WebSockets and Real-Time Communication
When the server needs to push data to the client in real time, plain HTTP gets ugly. WebSockets, Server-Sent Events, and long polling are the three main tools. Each fits different cases.
The push problem
HTTP is request-response. The client asks, the server answers. But what if the server has new information for the client and the client doesn't know to ask? Notifications, chat messages, live scores, stock tickers, collaborative editing. The server needs to push.
There are three ways to fake or do real push. From oldest hack to newest standard: long polling, Server-Sent Events, and WebSockets.
Long polling
The client sends a request. The server holds it open, not responding, until either it has new data or a timeout (say 30s) is reached. The client immediately reconnects. The illusion is that data arrives "instantly". The reality is a steady stream of slow HTTP requests.
Pro: works with any HTTP infrastructure. Proxies and firewalls do not care.
Con: burns server connections. Adds latency on each cycle. Wasteful at scale.
Used as a fallback when WebSockets are blocked.
Server-Sent Events (SSE)
SSE is one-way: the server streams a sequence of text events to the client over a single long-lived HTTP connection. The client uses the browser's native EventSource API.
Pro: simple. Works over plain HTTP. Auto-reconnects. Built into browsers.
Con: server-to-client only. To send something back, the client makes a separate HTTP request.
Great for: live news feeds, stock prices, server-pushed notifications, real-time dashboards.
WebSockets
WebSockets give you a full-duplex, persistent TCP connection between client and server. Either side can send a message at any time. The connection upgrade starts as HTTP and switches to the WebSocket protocol.
Pro: lowest latency. Full duplex. Binary or text frames. Standardized.
Con: stateful. Each connection is a long-lived socket on the server. Load balancing is trickier (sticky sessions or specialized infrastructure). Some corporate proxies block them.

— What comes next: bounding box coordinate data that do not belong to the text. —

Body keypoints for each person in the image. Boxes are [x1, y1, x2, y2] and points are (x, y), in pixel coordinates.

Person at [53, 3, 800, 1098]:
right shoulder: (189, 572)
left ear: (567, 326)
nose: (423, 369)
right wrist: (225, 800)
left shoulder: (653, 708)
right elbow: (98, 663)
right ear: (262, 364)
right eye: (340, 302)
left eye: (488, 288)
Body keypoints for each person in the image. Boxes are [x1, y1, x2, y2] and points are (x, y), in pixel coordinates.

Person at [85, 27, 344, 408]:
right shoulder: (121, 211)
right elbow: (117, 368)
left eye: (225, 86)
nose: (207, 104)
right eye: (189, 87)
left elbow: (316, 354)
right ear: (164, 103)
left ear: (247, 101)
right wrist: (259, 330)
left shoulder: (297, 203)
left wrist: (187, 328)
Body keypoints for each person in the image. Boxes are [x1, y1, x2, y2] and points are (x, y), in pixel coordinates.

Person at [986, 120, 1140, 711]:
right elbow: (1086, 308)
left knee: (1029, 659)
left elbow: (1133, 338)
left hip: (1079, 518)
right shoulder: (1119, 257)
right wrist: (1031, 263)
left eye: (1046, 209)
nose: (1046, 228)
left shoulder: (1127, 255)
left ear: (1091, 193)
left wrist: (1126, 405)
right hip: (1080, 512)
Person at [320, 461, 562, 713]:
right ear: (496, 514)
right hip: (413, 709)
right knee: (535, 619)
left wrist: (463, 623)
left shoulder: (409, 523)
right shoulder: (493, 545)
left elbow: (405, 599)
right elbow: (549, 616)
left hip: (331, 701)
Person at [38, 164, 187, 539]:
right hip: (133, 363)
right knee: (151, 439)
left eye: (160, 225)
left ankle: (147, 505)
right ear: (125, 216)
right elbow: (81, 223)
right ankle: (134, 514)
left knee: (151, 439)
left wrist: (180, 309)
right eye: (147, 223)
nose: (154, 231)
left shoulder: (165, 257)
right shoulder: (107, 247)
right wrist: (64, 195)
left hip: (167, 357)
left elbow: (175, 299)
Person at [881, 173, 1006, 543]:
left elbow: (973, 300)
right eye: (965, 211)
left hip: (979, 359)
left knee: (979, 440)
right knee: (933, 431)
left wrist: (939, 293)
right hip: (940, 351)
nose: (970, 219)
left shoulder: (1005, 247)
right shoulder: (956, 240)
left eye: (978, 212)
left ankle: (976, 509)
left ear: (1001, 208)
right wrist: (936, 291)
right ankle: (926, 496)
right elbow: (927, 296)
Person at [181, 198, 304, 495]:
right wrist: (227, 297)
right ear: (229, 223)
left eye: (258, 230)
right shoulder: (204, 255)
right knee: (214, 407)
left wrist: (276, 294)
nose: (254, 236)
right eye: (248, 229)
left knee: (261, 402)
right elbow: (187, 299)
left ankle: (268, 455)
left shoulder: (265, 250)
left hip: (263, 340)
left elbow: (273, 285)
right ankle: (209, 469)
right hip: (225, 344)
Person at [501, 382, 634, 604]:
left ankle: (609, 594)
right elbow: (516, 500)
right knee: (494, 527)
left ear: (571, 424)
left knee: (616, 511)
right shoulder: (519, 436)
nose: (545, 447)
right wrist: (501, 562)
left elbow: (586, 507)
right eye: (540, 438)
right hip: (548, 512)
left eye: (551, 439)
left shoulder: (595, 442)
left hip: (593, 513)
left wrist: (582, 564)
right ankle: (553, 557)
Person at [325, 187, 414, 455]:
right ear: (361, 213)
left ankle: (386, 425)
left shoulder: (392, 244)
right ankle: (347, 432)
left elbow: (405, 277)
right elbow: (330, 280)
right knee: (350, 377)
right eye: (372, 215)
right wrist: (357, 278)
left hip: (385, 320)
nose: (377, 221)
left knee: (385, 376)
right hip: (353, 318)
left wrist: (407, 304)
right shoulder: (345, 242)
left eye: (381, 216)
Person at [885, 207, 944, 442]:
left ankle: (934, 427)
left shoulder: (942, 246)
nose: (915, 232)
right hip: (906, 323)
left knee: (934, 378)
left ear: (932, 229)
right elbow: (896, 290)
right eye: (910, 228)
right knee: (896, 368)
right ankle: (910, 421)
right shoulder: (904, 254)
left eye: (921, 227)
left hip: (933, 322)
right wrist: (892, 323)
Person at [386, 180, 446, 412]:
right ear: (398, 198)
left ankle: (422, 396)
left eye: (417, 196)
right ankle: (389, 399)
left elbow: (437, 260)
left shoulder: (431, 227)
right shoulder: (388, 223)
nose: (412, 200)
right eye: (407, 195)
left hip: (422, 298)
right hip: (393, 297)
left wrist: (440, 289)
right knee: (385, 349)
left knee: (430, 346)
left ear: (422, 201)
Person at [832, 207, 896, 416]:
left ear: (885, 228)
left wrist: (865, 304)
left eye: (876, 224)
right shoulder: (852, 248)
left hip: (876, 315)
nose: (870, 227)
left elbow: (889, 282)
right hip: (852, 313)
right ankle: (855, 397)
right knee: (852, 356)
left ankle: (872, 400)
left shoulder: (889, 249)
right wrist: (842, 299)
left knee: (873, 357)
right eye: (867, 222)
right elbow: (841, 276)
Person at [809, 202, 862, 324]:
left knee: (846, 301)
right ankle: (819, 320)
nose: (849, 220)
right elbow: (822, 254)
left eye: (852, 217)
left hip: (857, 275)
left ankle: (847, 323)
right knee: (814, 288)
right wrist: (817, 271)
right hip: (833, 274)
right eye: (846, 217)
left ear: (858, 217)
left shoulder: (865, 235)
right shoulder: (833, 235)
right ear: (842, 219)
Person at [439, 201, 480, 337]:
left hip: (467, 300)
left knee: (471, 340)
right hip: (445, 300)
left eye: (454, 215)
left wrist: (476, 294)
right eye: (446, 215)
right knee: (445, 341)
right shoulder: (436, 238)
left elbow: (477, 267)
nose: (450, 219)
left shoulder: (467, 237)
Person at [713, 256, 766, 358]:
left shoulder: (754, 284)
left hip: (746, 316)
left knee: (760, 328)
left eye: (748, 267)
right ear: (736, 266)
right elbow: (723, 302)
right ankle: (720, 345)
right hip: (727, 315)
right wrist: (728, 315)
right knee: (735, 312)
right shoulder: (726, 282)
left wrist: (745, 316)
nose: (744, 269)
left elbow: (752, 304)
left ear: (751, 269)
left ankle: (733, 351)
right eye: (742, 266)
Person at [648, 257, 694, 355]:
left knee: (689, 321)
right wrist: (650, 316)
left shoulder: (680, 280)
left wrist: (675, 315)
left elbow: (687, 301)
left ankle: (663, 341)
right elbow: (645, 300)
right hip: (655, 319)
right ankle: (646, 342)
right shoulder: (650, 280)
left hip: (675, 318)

Great for: chat, multiplayer games, collaborative editing (Google Docs style), live trading.
Operational realities of long-lived connections
Real-time systems break differently than request-response systems. Things to plan for:
- Connection limits. Each WebSocket holds a TCP socket and memory. A single server with default tuning runs out at 50-100K connections. You need OS tuning and horizontal scaling.
- Load balancing. Round-robin breaks when each connection is stateful. Use sticky sessions, or a layer 4 load balancer that hashes by client.
- Reconnection logic. Networks drop. Phones go to sleep. Clients must reconnect with backoff and resume from where they left off.
- Backpressure. If the server pushes faster than the client can consume, queues grow forever. Implement flow control.
- Authentication. Tokens used at connect time can expire mid-connection. Plan for refresh.
What about MQTT and similar?
For IoT and mobile, MQTT (over TCP or WebSockets) is purpose-built: tiny payloads, QoS levels, last-will messages. AMQP and STOMP cover similar territory. WebSockets is a transport; MQTT is a higher-level protocol you can run on top.
Most engineers go their whole career without designing a real-time system. The day you have to, knowing the trade-offs ahead of time saves you from picking WebSockets for something a five-second poll could have done. Match the tool to the workload.